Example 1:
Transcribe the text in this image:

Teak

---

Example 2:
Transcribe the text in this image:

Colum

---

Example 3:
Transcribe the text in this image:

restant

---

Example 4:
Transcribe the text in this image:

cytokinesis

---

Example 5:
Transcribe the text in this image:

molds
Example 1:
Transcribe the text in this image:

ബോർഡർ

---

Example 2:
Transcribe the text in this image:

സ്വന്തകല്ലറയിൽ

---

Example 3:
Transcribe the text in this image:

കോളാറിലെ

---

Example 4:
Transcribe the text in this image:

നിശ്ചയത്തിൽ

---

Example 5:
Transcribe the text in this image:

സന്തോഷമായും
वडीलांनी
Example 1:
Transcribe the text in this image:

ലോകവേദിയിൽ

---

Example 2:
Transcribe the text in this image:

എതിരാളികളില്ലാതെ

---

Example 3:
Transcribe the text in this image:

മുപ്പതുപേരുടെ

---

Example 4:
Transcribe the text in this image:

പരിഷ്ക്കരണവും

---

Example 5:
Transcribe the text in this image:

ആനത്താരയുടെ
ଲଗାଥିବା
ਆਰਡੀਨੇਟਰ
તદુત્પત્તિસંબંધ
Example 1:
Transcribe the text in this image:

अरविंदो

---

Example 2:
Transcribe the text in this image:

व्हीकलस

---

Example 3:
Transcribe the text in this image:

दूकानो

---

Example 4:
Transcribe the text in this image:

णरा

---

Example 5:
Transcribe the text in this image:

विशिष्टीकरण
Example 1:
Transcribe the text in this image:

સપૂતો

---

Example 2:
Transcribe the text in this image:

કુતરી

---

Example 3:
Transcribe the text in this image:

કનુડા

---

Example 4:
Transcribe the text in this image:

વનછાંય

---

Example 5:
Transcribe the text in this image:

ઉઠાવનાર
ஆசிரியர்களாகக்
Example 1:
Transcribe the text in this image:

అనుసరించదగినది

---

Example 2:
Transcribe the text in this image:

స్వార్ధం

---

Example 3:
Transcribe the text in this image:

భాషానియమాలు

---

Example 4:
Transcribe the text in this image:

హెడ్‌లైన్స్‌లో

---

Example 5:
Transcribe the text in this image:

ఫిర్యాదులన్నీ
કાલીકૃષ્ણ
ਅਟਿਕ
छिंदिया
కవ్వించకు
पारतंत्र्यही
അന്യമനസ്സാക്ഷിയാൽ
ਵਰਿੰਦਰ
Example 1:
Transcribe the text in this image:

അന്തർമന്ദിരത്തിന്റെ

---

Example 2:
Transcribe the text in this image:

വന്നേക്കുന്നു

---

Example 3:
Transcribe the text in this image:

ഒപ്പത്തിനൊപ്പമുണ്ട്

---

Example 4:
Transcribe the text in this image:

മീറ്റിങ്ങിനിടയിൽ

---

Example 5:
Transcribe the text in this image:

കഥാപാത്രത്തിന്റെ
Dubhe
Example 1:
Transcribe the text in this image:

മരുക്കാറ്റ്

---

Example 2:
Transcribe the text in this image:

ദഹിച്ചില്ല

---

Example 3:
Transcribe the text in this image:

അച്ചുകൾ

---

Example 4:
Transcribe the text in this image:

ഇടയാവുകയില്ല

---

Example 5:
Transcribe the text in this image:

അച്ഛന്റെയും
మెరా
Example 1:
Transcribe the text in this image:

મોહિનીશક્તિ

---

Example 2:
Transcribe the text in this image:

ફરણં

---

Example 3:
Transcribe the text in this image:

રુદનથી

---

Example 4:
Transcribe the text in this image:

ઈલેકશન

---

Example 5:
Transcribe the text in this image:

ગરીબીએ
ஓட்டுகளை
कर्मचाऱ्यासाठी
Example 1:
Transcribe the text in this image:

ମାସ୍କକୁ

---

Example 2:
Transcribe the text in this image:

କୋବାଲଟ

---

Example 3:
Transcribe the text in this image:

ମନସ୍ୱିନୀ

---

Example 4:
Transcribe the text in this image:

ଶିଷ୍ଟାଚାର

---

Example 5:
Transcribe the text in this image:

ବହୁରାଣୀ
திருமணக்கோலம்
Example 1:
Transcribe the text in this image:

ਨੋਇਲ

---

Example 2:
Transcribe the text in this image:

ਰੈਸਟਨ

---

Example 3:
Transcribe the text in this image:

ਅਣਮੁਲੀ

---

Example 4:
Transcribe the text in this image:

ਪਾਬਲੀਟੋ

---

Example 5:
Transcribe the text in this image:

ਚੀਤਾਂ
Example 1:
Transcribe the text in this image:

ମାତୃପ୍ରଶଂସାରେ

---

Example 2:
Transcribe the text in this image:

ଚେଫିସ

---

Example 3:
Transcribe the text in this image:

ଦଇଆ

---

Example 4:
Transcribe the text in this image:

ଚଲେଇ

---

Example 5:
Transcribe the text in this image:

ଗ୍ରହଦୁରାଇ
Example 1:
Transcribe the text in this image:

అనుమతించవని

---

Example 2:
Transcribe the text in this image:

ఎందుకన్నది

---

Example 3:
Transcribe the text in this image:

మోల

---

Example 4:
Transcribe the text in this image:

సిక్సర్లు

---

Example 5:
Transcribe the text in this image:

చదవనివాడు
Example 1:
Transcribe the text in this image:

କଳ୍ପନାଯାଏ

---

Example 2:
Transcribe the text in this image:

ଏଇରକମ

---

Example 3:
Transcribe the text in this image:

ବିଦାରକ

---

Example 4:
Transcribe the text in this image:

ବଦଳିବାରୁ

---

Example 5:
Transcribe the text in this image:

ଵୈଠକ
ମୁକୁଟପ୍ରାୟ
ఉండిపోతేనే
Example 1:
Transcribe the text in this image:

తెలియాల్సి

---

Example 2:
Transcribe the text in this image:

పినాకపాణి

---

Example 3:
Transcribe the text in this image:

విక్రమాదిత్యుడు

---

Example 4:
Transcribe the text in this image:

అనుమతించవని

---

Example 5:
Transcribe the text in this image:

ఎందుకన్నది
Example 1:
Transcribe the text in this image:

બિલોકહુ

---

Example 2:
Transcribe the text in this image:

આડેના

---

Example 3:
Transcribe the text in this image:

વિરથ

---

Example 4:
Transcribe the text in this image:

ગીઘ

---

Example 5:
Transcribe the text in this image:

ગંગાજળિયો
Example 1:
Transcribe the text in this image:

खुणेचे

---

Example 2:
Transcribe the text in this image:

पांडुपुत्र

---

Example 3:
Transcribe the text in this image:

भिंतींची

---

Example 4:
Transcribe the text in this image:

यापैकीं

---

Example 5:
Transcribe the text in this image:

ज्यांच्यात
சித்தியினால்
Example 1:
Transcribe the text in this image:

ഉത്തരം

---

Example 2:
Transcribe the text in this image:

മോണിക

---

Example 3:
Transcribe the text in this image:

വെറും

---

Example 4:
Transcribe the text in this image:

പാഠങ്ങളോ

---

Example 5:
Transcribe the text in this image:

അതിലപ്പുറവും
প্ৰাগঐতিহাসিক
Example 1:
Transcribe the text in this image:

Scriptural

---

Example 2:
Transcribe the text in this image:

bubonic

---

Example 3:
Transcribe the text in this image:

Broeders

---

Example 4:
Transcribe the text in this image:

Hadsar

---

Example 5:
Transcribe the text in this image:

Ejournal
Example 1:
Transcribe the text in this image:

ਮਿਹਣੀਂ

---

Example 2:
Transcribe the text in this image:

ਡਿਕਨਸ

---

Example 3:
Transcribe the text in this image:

Work instruction: The response should be an exact copy of every line above.

Answer to this task:
Example 1:
Transcribe the text in this image:

Teak

---

Example 2:
Transcribe the text in this image:

Colum

---

Example 3:
Transcribe the text in this image:

restant

---

Example 4:
Transcribe the text in this image:

cytokinesis

---

Example 5:
Transcribe the text in this image:

molds
Example 1:
Transcribe the text in this image:

ബോർഡർ

---

Example 2:
Transcribe the text in this image:

സ്വന്തകല്ലറയിൽ

---

Example 3:
Transcribe the text in this image:

കോളാറിലെ

---

Example 4:
Transcribe the text in this image:

നിശ്ചയത്തിൽ

---

Example 5:
Transcribe the text in this image:

സന്തോഷമായും
वडीलांनी
Example 1:
Transcribe the text in this image:

ലോകവേദിയിൽ

---

Example 2:
Transcribe the text in this image:

എതിരാളികളില്ലാതെ

---

Example 3:
Transcribe the text in this image:

മുപ്പതുപേരുടെ

---

Example 4:
Transcribe the text in this image:

പരിഷ്ക്കരണവും

---

Example 5:
Transcribe the text in this image:

ആനത്താരയുടെ
ଲଗାଥିବା
ਆਰਡੀਨੇਟਰ
તદુત્પત્તિસંબંધ
Example 1:
Transcribe the text in this image:

अरविंदो

---

Example 2:
Transcribe the text in this image:

व्हीकलस

---

Example 3:
Transcribe the text in this image:

दूकानो

---

Example 4:
Transcribe the text in this image:

णरा

---

Example 5:
Transcribe the text in this image:

विशिष्टीकरण
Example 1:
Transcribe the text in this image:

સપૂતો

---

Example 2:
Transcribe the text in this image:

કુતરી

---

Example 3:
Transcribe the text in this image:

કનુડા

---

Example 4:
Transcribe the text in this image:

વનછાંય

---

Example 5:
Transcribe the text in this image:

ઉઠાવનાર
ஆசிரியர்களாகக்
Example 1:
Transcribe the text in this image:

అనుసరించదగినది

---

Example 2:
Transcribe the text in this image:

స్వార్ధం

---

Example 3:
Transcribe the text in this image:

భాషానియమాలు

---

Example 4:
Transcribe the text in this image:

హెడ్‌లైన్స్‌లో

---

Example 5:
Transcribe the text in this image:

ఫిర్యాదులన్నీ
કાલીકૃષ્ણ
ਅਟਿਕ
छिंदिया
కవ్వించకు
पारतंत्र्यही
അന്യമനസ്സാക്ഷിയാൽ
ਵਰਿੰਦਰ
Example 1:
Transcribe the text in this image:

അന്തർമന്ദിരത്തിന്റെ

---

Example 2:
Transcribe the text in this image:

വന്നേക്കുന്നു

---

Example 3:
Transcribe the text in this image:

ഒപ്പത്തിനൊപ്പമുണ്ട്

---

Example 4:
Transcribe the text in this image:

മീറ്റിങ്ങിനിടയിൽ

---

Example 5:
Transcribe the text in this image:

കഥാപാത്രത്തിന്റെ
Dubhe
Example 1:
Transcribe the text in this image:

മരുക്കാറ്റ്

---

Example 2:
Transcribe the text in this image:

ദഹിച്ചില്ല

---

Example 3:
Transcribe the text in this image:

അച്ചുകൾ

---

Example 4:
Transcribe the text in this image:

ഇടയാവുകയില്ല

---

Example 5:
Transcribe the text in this image:

അച്ഛന്റെയും
మెరా
Example 1:
Transcribe the text in this image:

મોહિનીશક્તિ

---

Example 2:
Transcribe the text in this image:

ફરણં

---

Example 3:
Transcribe the text in this image:

રુદનથી

---

Example 4:
Transcribe the text in this image:

ઈલેકશન

---

Example 5:
Transcribe the text in this image:

ગરીબીએ
ஓட்டுகளை
कर्मचाऱ्यासाठी
Example 1:
Transcribe the text in this image:

ମାସ୍କକୁ

---

Example 2:
Transcribe the text in this image:

କୋବାଲଟ

---

Example 3:
Transcribe the text in this image:

ମନସ୍ୱିନୀ

---

Example 4:
Transcribe the text in this image:

ଶିଷ୍ଟାଚାର

---

Example 5:
Transcribe the text in this image:

ବହୁରାଣୀ
திருமணக்கோலம்
Example 1:
Transcribe the text in this image:

ਨੋਇਲ

---

Example 2:
Transcribe the text in this image:

ਰੈਸਟਨ

---

Example 3:
Transcribe the text in this image:

ਅਣਮੁਲੀ

---

Example 4:
Transcribe the text in this image:

ਪਾਬਲੀਟੋ

---

Example 5:
Transcribe the text in this image:

ਚੀਤਾਂ
Example 1:
Transcribe the text in this image:

ମାତୃପ୍ରଶଂସାରେ

---

Example 2:
Transcribe the text in this image:

ଚେଫିସ

---

Example 3:
Transcribe the text in this image:

ଦଇଆ

---

Example 4:
Transcribe the text in this image:

ଚଲେଇ

---

Example 5:
Transcribe the text in this image:

ଗ୍ରହଦୁରାଇ
Example 1:
Transcribe the text in this image:

అనుమతించవని

---

Example 2:
Transcribe the text in this image:

ఎందుకన్నది

---

Example 3:
Transcribe the text in this image:

మోల

---

Example 4:
Transcribe the text in this image:

సిక్సర్లు

---

Example 5:
Transcribe the text in this image:

చదవనివాడు
Example 1:
Transcribe the text in this image:

କଳ୍ପନାଯାଏ

---

Example 2:
Transcribe the text in this image:

ଏଇରକମ

---

Example 3:
Transcribe the text in this image:

ବିଦାରକ

---

Example 4:
Transcribe the text in this image:

ବଦଳିବାରୁ

---

Example 5:
Transcribe the text in this image:

ଵୈଠକ
ମୁକୁଟପ୍ରାୟ
ఉండిపోతేనే
Example 1:
Transcribe the text in this image:

తెలియాల్సి

---

Example 2:
Transcribe the text in this image:

పినాకపాణి

---

Example 3:
Transcribe the text in this image:

విక్రమాదిత్యుడు

---

Example 4:
Transcribe the text in this image:

అనుమతించవని

---

Example 5:
Transcribe the text in this image:

ఎందుకన్నది
Example 1:
Transcribe the text in this image:

બિલોકહુ

---

Example 2:
Transcribe the text in this image:

આડેના

---

Example 3:
Transcribe the text in this image:

વિરથ

---

Example 4:
Transcribe the text in this image:

ગીઘ

---

Example 5:
Transcribe the text in this image:

ગંગાજળિયો
Example 1:
Transcribe the text in this image:

खुणेचे

---

Example 2:
Transcribe the text in this image:

पांडुपुत्र

---

Example 3:
Transcribe the text in this image:

भिंतींची

---

Example 4:
Transcribe the text in this image:

यापैकीं

---

Example 5:
Transcribe the text in this image:

ज्यांच्यात
சித்தியினால்
Example 1:
Transcribe the text in this image:

ഉത്തരം

---

Example 2:
Transcribe the text in this image:

മോണിക

---

Example 3:
Transcribe the text in this image:

വെറും

---

Example 4:
Transcribe the text in this image:

പാഠങ്ങളോ

---

Example 5:
Transcribe the text in this image:

അതിലപ്പുറവും
প্ৰাগঐতিহাসিক
Example 1:
Transcribe the text in this image:

Scriptural

---

Example 2:
Transcribe the text in this image:

bubonic

---

Example 3:
Transcribe the text in this image:

Broeders

---

Example 4:
Transcribe the text in this image:

Hadsar

---

Example 5:
Transcribe the text in this image:

Ejournal
Example 1:
Transcribe the text in this image:

ਮਿਹਣੀਂ

---

Example 2:
Transcribe the text in this image:

ਡਿਕਨਸ

---

Example 3:
Transcribe the text in this image:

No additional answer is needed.